Saw the movie tonight... was surprised the theater wasn't sold out!

Movie was pretty good 8 out of 10
The love story thing was way too drawn out.
Yoda's fight was not very good in my opinion... he comes hobbling in on a frikkin' cane and then he's suddenly bouncing around like a pin ball... okay what ever. Yoda's use of the force on the other hand was top notch.
Why do the Jedi still have Anakin as a padwan??
The child actor for Bobba Fett was way worse the Anakin in the first movie.

But the rest of the movie and the action was great. Obi Wan was the best character and Padme was really good eye candy.


----------



## Drakmar (May 17, 2002)

I really enjoyed it..

Personally... I took EP1 for what it was.. the building blocks for EP2...Much of the plot devices for EP2 were started in EP1...and EP3 will build on that which is done in EP2.

Where as the 4,5,and 6 can almost all stand alone.

I love the way I can watch how Darth Sidious is playing two hands in each films so that no matter what happens, he will win in the end.

And...just to mention.. unlike us.. .the characters in the movie have not seem what has gone in the past.. or are privy to all the information.. and because they don't have Character Knowledge (oddly apt that this is on a RP'ing page) nobody suspects who Darth Sidious really is.

Collection entries:
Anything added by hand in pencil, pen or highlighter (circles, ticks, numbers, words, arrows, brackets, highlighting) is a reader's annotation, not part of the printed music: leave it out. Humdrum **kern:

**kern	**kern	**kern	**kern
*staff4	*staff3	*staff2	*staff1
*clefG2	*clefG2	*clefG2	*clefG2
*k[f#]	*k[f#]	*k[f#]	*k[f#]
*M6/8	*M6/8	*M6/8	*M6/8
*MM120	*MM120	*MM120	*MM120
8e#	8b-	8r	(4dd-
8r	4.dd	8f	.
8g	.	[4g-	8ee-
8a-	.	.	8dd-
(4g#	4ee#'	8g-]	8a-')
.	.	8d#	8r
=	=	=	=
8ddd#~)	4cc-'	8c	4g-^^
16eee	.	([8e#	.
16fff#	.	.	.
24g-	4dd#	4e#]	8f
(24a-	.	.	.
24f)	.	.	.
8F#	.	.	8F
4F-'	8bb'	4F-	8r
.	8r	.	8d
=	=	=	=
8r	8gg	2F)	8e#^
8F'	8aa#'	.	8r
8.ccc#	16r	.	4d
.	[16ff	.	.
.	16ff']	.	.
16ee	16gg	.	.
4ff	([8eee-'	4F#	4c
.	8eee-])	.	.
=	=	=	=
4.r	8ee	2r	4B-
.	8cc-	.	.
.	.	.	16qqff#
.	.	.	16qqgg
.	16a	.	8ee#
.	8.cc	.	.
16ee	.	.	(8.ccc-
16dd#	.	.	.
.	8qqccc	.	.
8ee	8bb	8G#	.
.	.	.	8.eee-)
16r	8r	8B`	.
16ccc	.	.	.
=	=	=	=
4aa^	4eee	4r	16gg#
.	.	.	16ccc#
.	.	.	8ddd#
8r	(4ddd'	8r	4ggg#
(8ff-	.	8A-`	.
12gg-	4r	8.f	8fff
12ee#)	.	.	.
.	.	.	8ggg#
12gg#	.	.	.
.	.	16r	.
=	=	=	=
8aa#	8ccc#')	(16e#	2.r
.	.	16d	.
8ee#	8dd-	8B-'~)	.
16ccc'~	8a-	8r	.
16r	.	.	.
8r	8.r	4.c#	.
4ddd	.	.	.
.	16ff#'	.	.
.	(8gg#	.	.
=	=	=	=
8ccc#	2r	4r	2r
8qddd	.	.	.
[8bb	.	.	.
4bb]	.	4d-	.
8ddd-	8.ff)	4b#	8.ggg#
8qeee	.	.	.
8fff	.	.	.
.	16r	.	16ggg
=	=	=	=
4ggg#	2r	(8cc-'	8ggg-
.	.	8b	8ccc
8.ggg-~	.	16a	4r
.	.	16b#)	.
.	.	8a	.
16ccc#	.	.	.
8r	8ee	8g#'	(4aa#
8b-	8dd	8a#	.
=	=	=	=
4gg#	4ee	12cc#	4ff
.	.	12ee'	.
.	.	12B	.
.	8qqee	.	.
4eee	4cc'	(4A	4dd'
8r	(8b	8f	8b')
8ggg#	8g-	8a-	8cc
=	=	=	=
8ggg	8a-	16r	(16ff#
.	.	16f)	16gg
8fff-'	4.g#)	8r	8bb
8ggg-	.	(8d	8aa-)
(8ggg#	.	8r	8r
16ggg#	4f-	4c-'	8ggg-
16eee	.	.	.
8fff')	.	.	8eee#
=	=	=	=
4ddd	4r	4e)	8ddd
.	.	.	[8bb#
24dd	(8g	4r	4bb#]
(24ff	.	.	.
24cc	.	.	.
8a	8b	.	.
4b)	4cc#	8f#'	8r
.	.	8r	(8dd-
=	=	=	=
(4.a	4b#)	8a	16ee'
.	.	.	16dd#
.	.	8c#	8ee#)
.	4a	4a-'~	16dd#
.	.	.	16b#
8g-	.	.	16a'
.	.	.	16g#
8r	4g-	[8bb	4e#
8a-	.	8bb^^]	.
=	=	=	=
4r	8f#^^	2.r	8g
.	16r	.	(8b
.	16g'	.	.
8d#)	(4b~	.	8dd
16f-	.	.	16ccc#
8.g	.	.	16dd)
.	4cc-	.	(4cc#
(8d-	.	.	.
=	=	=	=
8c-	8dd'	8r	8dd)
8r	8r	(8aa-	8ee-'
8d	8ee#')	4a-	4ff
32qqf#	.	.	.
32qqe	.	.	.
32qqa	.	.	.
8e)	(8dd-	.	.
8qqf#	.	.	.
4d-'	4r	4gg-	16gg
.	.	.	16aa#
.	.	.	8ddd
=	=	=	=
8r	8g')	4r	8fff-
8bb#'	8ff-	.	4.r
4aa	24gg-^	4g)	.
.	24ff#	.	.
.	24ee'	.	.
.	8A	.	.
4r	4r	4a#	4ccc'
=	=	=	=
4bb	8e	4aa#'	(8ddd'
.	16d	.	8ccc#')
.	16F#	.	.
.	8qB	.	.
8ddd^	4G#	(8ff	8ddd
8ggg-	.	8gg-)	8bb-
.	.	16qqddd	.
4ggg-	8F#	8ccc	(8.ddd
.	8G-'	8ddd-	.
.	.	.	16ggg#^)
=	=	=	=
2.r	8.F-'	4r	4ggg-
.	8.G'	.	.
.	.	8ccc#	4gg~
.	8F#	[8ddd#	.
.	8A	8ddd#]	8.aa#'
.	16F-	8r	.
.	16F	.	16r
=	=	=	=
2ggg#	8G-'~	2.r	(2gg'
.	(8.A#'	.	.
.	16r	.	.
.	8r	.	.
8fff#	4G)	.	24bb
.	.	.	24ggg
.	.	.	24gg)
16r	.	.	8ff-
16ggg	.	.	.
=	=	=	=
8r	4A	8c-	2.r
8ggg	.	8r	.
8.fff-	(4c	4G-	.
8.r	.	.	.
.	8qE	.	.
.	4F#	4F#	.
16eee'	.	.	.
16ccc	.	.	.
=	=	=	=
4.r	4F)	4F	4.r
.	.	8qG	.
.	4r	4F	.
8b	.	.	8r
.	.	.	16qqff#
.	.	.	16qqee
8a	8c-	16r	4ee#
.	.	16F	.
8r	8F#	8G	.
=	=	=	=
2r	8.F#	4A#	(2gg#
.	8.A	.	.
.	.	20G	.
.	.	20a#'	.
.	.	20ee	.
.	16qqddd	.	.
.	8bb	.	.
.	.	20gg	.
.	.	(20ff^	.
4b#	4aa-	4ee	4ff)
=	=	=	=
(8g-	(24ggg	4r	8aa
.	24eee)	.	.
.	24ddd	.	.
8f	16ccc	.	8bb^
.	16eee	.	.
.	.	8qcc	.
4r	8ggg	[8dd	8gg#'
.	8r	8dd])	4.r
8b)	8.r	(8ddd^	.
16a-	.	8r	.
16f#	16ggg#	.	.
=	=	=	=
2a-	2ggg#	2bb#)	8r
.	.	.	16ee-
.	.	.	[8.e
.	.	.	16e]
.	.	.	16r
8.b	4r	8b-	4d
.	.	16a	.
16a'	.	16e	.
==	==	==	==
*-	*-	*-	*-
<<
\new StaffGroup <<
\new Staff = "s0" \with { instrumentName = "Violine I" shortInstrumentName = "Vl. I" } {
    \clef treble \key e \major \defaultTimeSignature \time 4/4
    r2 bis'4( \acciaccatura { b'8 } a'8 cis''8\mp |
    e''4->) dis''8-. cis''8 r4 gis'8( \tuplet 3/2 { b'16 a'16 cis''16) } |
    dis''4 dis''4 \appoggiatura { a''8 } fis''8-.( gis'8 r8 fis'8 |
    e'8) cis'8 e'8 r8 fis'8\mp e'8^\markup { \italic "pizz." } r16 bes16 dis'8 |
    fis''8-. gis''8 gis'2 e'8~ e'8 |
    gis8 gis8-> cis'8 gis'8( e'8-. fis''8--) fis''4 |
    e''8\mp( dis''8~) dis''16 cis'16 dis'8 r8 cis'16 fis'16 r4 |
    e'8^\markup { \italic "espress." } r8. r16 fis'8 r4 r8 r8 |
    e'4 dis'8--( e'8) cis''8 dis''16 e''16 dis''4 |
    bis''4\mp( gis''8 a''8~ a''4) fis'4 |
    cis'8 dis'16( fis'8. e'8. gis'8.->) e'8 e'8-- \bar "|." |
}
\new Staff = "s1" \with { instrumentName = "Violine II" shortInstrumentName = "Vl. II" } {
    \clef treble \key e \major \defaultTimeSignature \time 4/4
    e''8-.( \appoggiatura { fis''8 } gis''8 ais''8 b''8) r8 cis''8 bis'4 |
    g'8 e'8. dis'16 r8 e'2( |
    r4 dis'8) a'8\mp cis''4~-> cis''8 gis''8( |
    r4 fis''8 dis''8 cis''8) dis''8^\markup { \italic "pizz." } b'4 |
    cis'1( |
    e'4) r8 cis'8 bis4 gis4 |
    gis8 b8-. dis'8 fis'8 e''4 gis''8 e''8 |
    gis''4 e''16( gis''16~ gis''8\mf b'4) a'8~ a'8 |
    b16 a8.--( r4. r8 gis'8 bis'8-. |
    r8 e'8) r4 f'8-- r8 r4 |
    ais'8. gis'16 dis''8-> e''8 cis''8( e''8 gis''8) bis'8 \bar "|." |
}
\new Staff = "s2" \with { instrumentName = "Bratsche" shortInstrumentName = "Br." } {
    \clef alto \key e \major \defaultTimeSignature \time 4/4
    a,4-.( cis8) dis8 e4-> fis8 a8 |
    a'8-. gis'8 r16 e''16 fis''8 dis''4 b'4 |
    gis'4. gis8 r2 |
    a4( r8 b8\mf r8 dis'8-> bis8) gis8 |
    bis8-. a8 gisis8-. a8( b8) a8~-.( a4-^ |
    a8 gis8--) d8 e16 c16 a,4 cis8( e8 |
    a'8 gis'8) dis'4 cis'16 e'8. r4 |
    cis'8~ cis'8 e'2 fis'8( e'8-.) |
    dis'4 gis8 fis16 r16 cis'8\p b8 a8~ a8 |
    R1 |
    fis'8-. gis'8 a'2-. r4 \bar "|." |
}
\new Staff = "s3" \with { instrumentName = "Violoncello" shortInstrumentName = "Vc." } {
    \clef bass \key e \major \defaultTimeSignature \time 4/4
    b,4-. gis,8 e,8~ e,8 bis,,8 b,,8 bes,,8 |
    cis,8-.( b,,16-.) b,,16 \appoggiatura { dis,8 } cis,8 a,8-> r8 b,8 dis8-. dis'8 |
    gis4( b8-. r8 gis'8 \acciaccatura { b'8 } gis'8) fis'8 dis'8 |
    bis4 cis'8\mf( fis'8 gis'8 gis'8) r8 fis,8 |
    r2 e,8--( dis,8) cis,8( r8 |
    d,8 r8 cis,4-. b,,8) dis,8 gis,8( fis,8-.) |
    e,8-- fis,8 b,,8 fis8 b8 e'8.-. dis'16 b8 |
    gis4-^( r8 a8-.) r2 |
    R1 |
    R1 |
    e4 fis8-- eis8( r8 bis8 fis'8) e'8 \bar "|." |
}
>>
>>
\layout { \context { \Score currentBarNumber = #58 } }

__Exercise set__
1. Pick out every line of the entries containing the string "markup", matching case, and copy each one in full.
2. Extend the forum discussion of the Star Wars movie by writing what comes next after its final sentence.
The forum discussion of the Star Wars movie and the notation entries are independent of each other.

__The responses__
1.
    e'8) cis'8 e'8 r8 fis'8\mp e'8^\markup { \italic "pizz." } r16 bes16 dis'8 |
    e'8^\markup { \italic "espress." } r8. r16 fis'8 r4 r8 r8 |
    r4 fis''8 dis''8 cis''8) dis''8^\markup { \italic "pizz." } b'4 |

2.
but...Yay Yoda.. you da man...or short green thing...
I so wanted him to say "On bring it..mmmm"


----------



## Sepulchrave II (May 17, 2002)

Utterl, utterly dismal.
What can I say?

This may be one of the worst movies EVER.

Will I go and see Episode 3?

Yes, I am an incorrigible optimist.


----------



## Arcane Runes Press (May 17, 2002)

Sepulchrave II said:
			
		

> *Utterl, utterly dismal.
> What can I say?
> 
> This may be one of the worst movies EVER.
> ...




If you honestly, TRULY believe that..........

well, words fail before the colossal wall of hyperbole.

Patrick Y.


----------



## hong (May 17, 2002)

Sepulchrave II said:
			
		

> *Utterl, utterly dismal.
> What can I say?
> 
> This may be one of the worst movies EVER.
> ...




Worst. Haiku. Evar.


----------



## hong (May 17, 2002)

Arcane Runes Press said:
			
		

> *
> 
> If you honestly, TRULY believe that..........
> 
> ...




Worst. Limerick. Evar.


----------



## Bagpuss (May 17, 2002)

Have to agree with Psion I thought the Jedi lightsabre duels in Episode I have yet to be bettered.

The fight in the hanger was too fast and poorly lite to get any apprication of the moves, and bit with two lightsabres was over as soon as it began.

If Yoda can move like that how come he hobbles with a cane and uses a floating wheel-chair?

Maybe seeing it on DVD at (1/2 speed) will improve the fights.

Over all I liked the movie however.


----------



## WizarDru (May 17, 2002)

Bagpuss said:
			
		

> *Have to agree with Psion I thought the Jedi lightsabre duels in Episode I have yet to be bettered.
> 
> The fight in the hanger was too fast and poorly lite to get any apprication of the moves, and bit with two lightsabres was over as soon as it began.
> 
> If Yoda can move like that how come he hobbles with a cane and uses a floating wheel-chair? *




Two words: Force Powers.  I mean, give the guy a break, he's, what, 800 years old almost?  Criminey.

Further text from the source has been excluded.